Blue Princess Holly (Ilex X meserveae Blue Princess) is a female clone of the Meserve hybrids named for the developer Kathleen Meserve. The original cross was between English Holly and the Tsuru Holly in an attempt to develop an English-type Holly with tremendous hardiness which came from the Tsuru Holly genes. The foliage colour is somewhat bluish-green which led to the common name(s) of many resulting hybrids. In actual fact, the foliage is really green and very glossy, to my mind, an excellent traditional holly look and appeal. The leaf edges are quite pronounced and tremendously spiny, so gloves are a good idea when working around the plant. The stems of this variety are rather purplish which adds even more interest to the overall look of this plant. The flowers, as with most hollies, are tiny and in clusters generally appearing in May or late spring depending on climate.

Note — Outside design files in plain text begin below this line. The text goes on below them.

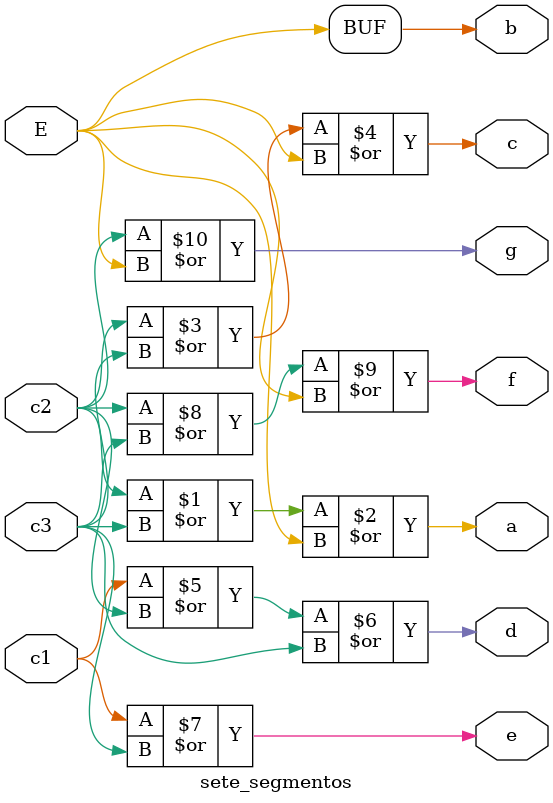
<source format=v>
module sete_segmentos(c1,c2,c3,E,a,b,c,d,e,f,g);
      input c1,c2,c3,E;
      output a,b,c,d,e,f,g;
      or(a,c2,c3,E);
      assign b = E;
      or(c,c2,c3,E);
      or(d,c1,c2,c3);
      or(e,c1,c3);
      or(f,c2,c3,E);
      or(g,c2,E);
endmodule 

</source>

Beautiful red berries will appear in the fall provided the plant has been pollinated by a male plant with lasting qualities usually through the winter.
Hollies have male and female plants, so it is important to plant male plants with females to ensure pollination. Often nurseries and garden centres will have the plants clearly identified and in some cases, both male and female plants share the same container. Simply by the name, Blue Princess, you can figure out that it is a female plant, its counterpart is called Blue Prince. How many male plants are sufficient to ensure fertilization, sounds like a bad joke! In fact a single male plant for every three to five female plants is a safe ratio. Blue Princess is an evergreen shrub and as such, will provide excellent winter interest to the landscape, particularly with its red fruit. Blue Princess can reach a height of 2.5m so consider the placement in your landscape carefully. She is an excellent candidate for hedging but will require frequent pruning to keep her shape.
Blue Princess, as with all Hollies, doesn’t like wet feet, so drainage is essential. Additionally, soils that are somewhat acidic are preferred with higher Ph causing foliage yellowing, leaf drop and, in some cases, a scorching affect on the foliage. Ph can be lowered using compost or peat moss additives as well, there are a host of acidifying fertilizers on the market. Insect pests are not particularly excessive; however, scale and spider mite can occur in warmer conditions. This holly will do nicely in partial shade as well in locations that are somewhat protected from winds. Many gardeners in colder regions, below zone 5, will take extra caution and protect the holly shrub with a wrapping of burlap. NEVER use plastic or poly as a winter cover for any shrub! The burlap or similar fabric is not an insulator but rather a sun block.
Holly has an interesting association with the winter and festive season. The contrasting brilliant crimson berries against the glossy green foliage is steeped in symbolism.
The ancient Celts believed that Holly ruled the darker seasons of the year (winter) as did Oak for the brighter seasons. It was believed that Holly would protect the household from lightning strikes as well symbolize that the energy of life is ever present.
The Druids found symbolism in the red and green colours contrasting in Holly. Their spirituality included both male and female, each represented by either red or green. The holly plant exhibiting both colours simultaneously brought great reverence for the plant.